ASSIGNED TASK: Reproduce everything from the line that contains "right eye: (557, 87)" down to the line that contains "left eye: (624, 64)" in the listing below, word for word and nothing more. Leave the pictures out.

BEGIN AVAILABLE DATA

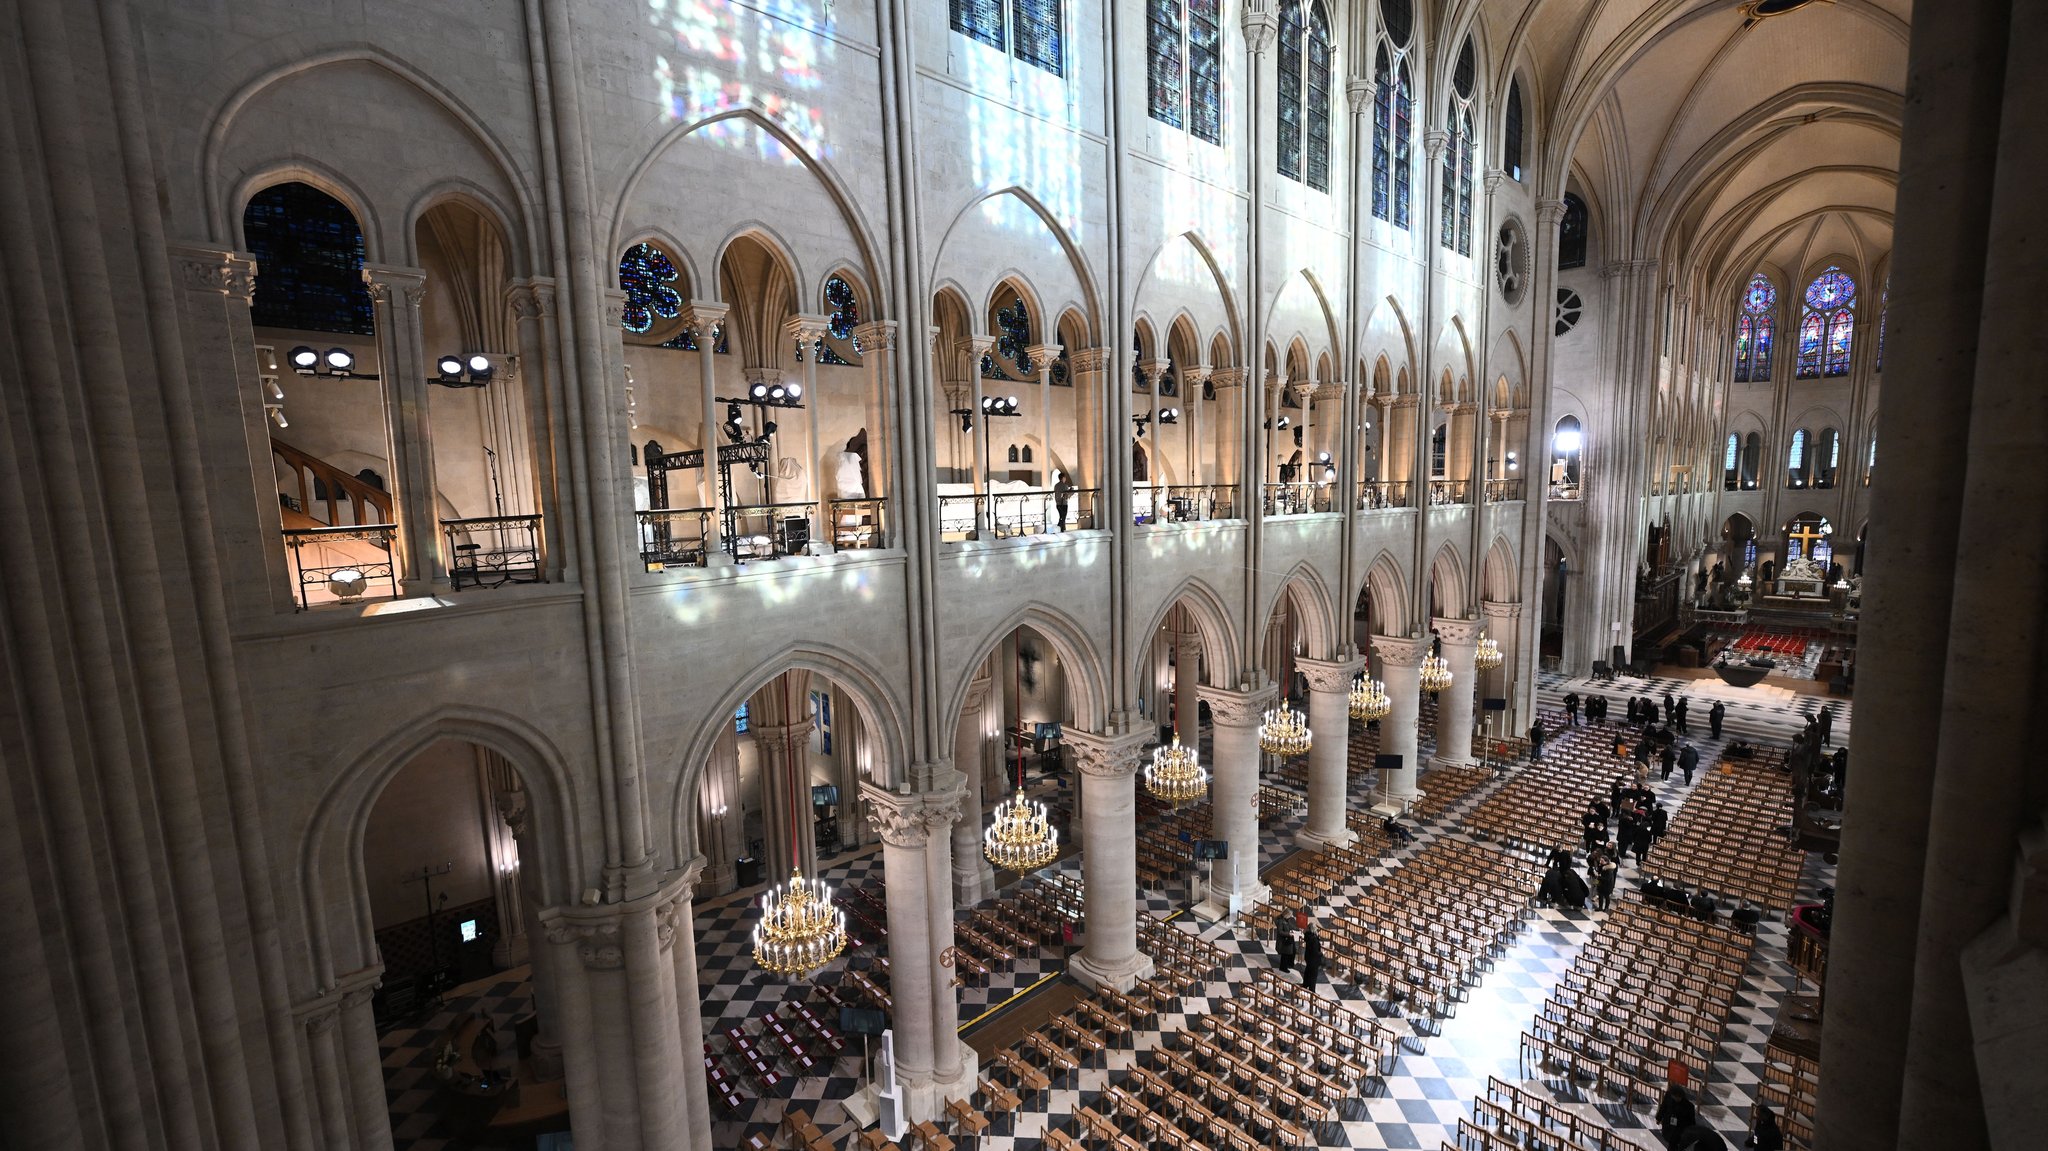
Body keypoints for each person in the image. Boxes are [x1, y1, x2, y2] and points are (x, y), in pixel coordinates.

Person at [1592, 847, 1619, 911]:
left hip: (1607, 885)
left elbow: (1607, 879)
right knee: (1600, 895)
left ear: (1606, 861)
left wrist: (1598, 876)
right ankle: (1600, 907)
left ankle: (1606, 908)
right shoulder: (1601, 866)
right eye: (1600, 860)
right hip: (1601, 883)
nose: (1600, 861)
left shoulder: (1609, 869)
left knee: (1607, 896)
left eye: (1602, 861)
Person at [1301, 923, 1324, 992]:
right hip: (1313, 959)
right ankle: (1312, 990)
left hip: (1308, 956)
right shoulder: (1314, 939)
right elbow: (1315, 952)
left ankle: (1305, 985)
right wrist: (1322, 953)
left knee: (1308, 971)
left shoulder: (1307, 935)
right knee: (1313, 975)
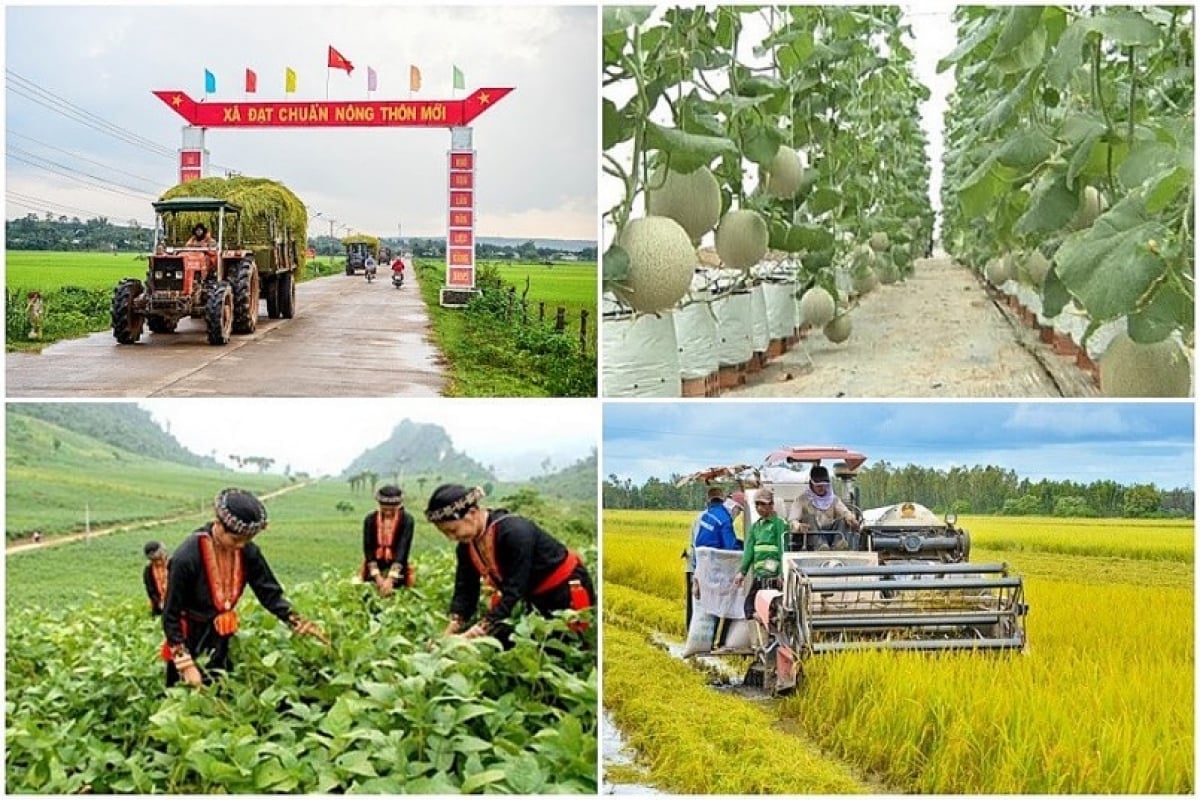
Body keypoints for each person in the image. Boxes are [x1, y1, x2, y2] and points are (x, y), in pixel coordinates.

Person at [161, 488, 328, 688]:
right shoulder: (186, 557)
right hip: (188, 635)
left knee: (218, 685)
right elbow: (170, 614)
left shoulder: (248, 552)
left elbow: (269, 593)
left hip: (221, 634)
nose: (241, 545)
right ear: (218, 524)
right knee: (184, 692)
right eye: (235, 539)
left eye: (247, 540)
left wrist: (295, 619)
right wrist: (185, 662)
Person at [425, 484, 594, 645]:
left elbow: (514, 590)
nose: (451, 538)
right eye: (445, 533)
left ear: (472, 513)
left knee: (570, 647)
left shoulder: (514, 532)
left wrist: (474, 633)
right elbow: (466, 590)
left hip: (564, 590)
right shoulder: (466, 546)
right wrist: (448, 632)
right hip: (534, 596)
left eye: (453, 530)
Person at [684, 487, 744, 628]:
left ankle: (694, 634)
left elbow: (699, 542)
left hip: (700, 568)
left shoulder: (708, 514)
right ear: (734, 508)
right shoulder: (725, 521)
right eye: (739, 511)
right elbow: (730, 546)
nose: (738, 515)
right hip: (712, 571)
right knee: (716, 607)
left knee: (699, 609)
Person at [734, 489, 788, 619]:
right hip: (759, 574)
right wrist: (742, 572)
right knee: (749, 606)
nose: (759, 508)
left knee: (771, 602)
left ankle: (770, 617)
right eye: (757, 504)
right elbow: (749, 551)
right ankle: (764, 617)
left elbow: (783, 548)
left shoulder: (779, 524)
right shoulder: (755, 527)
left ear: (771, 505)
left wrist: (782, 573)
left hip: (773, 572)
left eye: (763, 504)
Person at [786, 465, 861, 550]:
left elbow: (845, 512)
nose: (822, 488)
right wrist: (799, 526)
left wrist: (851, 519)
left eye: (824, 485)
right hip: (809, 540)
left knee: (843, 519)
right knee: (809, 518)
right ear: (811, 483)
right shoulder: (801, 500)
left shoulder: (833, 499)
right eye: (818, 486)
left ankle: (838, 545)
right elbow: (792, 521)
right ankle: (820, 546)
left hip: (830, 536)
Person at [361, 484, 415, 596]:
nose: (388, 513)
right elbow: (368, 548)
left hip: (398, 567)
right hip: (374, 566)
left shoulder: (407, 520)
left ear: (399, 506)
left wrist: (390, 579)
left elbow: (403, 549)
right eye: (385, 509)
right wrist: (377, 577)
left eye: (392, 510)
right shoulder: (370, 520)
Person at [143, 540, 171, 616]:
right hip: (159, 605)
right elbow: (151, 590)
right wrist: (159, 602)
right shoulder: (148, 570)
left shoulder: (172, 563)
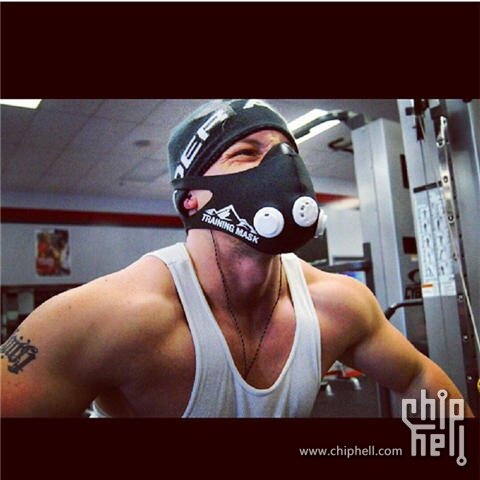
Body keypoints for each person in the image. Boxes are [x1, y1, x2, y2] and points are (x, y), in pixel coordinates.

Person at [0, 99, 474, 418]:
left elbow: (415, 376)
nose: (284, 169)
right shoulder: (106, 315)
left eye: (289, 153)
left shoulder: (338, 303)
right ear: (191, 199)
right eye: (247, 153)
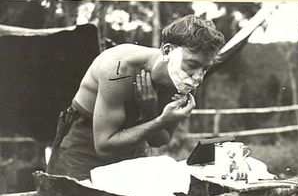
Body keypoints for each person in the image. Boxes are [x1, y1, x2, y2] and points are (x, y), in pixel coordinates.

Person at [46, 15, 225, 181]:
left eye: (205, 68)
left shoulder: (184, 79)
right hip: (84, 141)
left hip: (134, 142)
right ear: (168, 50)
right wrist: (161, 119)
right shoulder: (118, 68)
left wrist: (150, 113)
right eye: (192, 64)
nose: (199, 77)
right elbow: (103, 145)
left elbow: (159, 141)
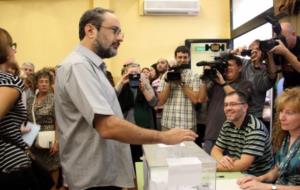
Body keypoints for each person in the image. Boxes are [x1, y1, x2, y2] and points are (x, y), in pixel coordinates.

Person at [55, 7, 197, 190]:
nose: (121, 38)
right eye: (115, 31)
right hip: (93, 180)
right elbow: (107, 126)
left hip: (103, 175)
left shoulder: (94, 68)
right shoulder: (78, 67)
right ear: (90, 30)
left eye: (121, 32)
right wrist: (164, 137)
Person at [0, 28, 40, 189]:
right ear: (6, 51)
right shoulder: (9, 81)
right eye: (11, 45)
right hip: (9, 165)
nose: (14, 50)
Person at [238, 87, 300, 189]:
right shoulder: (285, 138)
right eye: (281, 111)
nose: (281, 117)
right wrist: (259, 179)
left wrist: (270, 187)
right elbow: (278, 170)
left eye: (289, 113)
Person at [199, 54, 253, 154]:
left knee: (231, 168)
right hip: (211, 135)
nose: (227, 68)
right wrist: (204, 79)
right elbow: (201, 99)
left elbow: (237, 98)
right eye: (225, 66)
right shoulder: (215, 84)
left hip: (233, 138)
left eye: (230, 65)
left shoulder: (245, 84)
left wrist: (223, 83)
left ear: (240, 67)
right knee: (210, 169)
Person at [211, 91, 273, 176]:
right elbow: (216, 150)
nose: (228, 108)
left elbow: (243, 165)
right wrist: (221, 159)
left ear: (244, 107)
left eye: (233, 104)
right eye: (226, 105)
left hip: (257, 177)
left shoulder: (255, 128)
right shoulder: (227, 124)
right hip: (237, 171)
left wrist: (214, 168)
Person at [27, 69, 60, 189]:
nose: (44, 84)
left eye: (46, 81)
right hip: (34, 142)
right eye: (41, 81)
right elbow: (28, 121)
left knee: (53, 170)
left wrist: (57, 141)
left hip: (50, 141)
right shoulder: (30, 100)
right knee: (37, 175)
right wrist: (26, 143)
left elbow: (59, 122)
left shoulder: (55, 99)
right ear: (36, 84)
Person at [157, 46, 200, 132]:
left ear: (189, 58)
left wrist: (181, 83)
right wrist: (169, 83)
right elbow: (161, 101)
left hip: (188, 124)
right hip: (168, 123)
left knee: (190, 146)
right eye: (180, 57)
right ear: (175, 58)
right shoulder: (166, 75)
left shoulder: (195, 75)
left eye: (185, 57)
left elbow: (195, 99)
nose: (182, 60)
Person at [270, 22, 300, 89]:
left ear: (293, 34)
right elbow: (273, 73)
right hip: (288, 90)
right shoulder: (278, 46)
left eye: (283, 38)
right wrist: (269, 55)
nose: (281, 42)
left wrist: (285, 52)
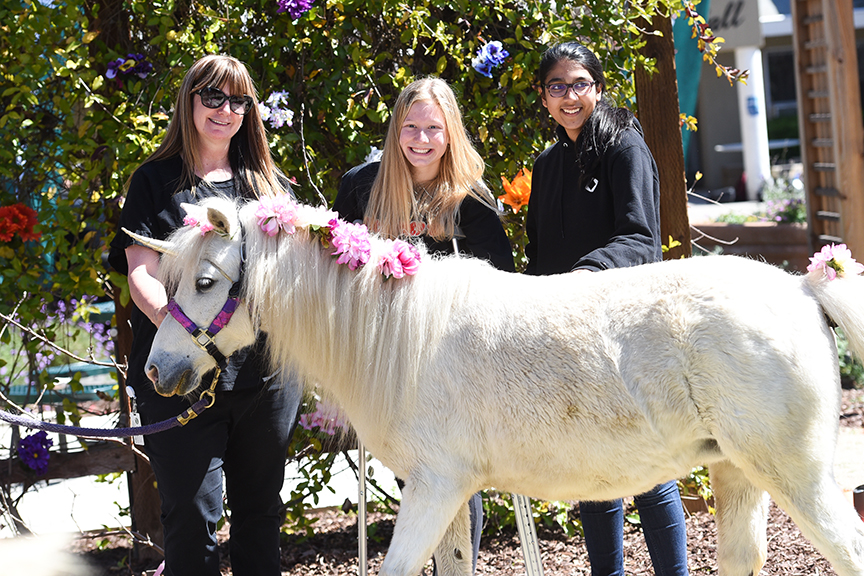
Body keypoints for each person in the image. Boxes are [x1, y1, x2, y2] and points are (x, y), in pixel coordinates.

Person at [107, 55, 300, 576]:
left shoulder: (269, 189)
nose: (225, 111)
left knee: (260, 516)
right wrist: (191, 332)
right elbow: (141, 274)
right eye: (213, 97)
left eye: (238, 101)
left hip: (265, 378)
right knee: (192, 521)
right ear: (189, 101)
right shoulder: (154, 182)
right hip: (180, 372)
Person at [334, 76, 515, 574]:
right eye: (411, 126)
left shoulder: (470, 198)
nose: (421, 138)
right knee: (412, 473)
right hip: (386, 362)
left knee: (449, 473)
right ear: (396, 130)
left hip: (454, 366)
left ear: (450, 132)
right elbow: (332, 270)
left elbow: (501, 286)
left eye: (433, 127)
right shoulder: (361, 187)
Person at [525, 42, 689, 576]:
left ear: (597, 86)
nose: (569, 97)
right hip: (565, 335)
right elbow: (541, 254)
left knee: (649, 468)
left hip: (627, 331)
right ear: (544, 96)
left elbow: (643, 237)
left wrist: (588, 274)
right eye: (557, 87)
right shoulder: (547, 165)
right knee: (592, 466)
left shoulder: (624, 147)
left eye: (579, 84)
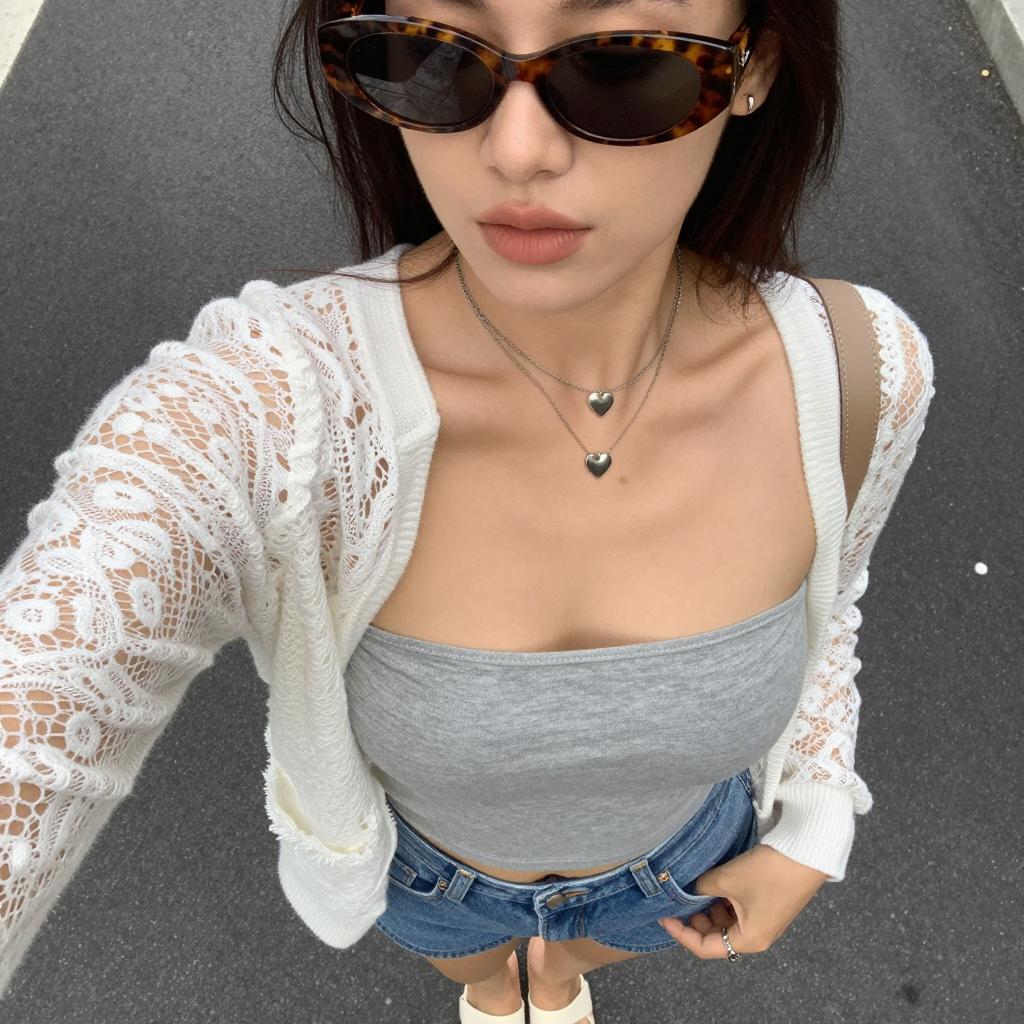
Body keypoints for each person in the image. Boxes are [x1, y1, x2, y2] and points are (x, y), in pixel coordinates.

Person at [0, 0, 936, 1020]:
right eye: (430, 55)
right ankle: (502, 987)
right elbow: (46, 688)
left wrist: (813, 817)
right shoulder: (267, 414)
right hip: (434, 886)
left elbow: (833, 594)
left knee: (563, 965)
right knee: (487, 974)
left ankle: (555, 976)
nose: (515, 150)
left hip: (671, 873)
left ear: (753, 67)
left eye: (624, 64)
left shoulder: (861, 372)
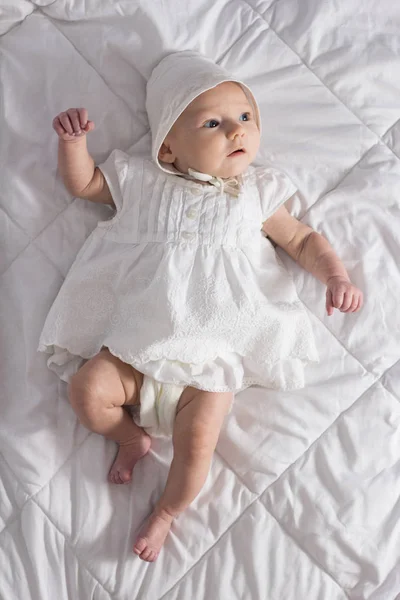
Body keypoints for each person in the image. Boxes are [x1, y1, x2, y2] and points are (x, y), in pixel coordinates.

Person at [38, 51, 363, 562]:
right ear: (167, 147)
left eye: (245, 118)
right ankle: (130, 439)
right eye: (213, 122)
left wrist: (336, 275)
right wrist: (73, 144)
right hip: (134, 350)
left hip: (210, 364)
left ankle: (166, 512)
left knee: (196, 453)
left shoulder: (256, 193)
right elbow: (84, 185)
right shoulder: (141, 180)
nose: (236, 131)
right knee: (86, 391)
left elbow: (301, 240)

END AVAILABLE DATA

WORKED SOLUTION:
right eye: (557, 87)
right shoulder: (547, 165)
right knee: (592, 466)
left shoulder: (624, 147)
left eye: (579, 84)
Body keypoints for each person in the image. Boxes are [x1, y1, x2, y2] and points are (x, y), in pixel coordinates.

Person at [0, 0, 936, 1020]:
right eye: (430, 55)
right ankle: (502, 987)
right elbow: (46, 688)
left wrist: (813, 817)
right shoulder: (267, 414)
right hip: (434, 886)
left elbow: (833, 594)
left knee: (563, 965)
right knee: (487, 974)
left ankle: (555, 976)
nose: (515, 150)
left hip: (671, 873)
left ear: (753, 67)
left eye: (624, 64)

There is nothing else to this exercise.